#### What you should do:
Lines before the one containing "QPと監督は過去回想で一気に好きになって我なが" are left out; that line and every line after it, through the end of the records, are to be reproduced exactly.

#### Page-level text extractions:
★ ★ ★ ★ ★
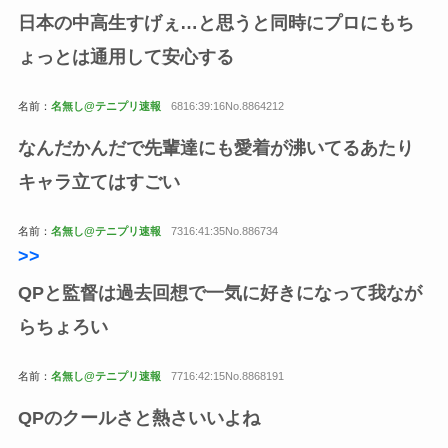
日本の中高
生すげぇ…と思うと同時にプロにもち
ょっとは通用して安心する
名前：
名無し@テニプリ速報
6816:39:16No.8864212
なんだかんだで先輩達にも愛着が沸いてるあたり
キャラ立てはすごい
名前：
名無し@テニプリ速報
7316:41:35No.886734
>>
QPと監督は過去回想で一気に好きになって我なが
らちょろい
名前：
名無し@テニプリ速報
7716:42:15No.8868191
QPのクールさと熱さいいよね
★ ★ ★ ★ ★
#### Output for this task:
QPと監督は過去回想で一気に好きになって我なが
らちょろい
名前：
名無し@テニプリ速報
7716:42:15No.8868191
QPのクールさと熱さいいよね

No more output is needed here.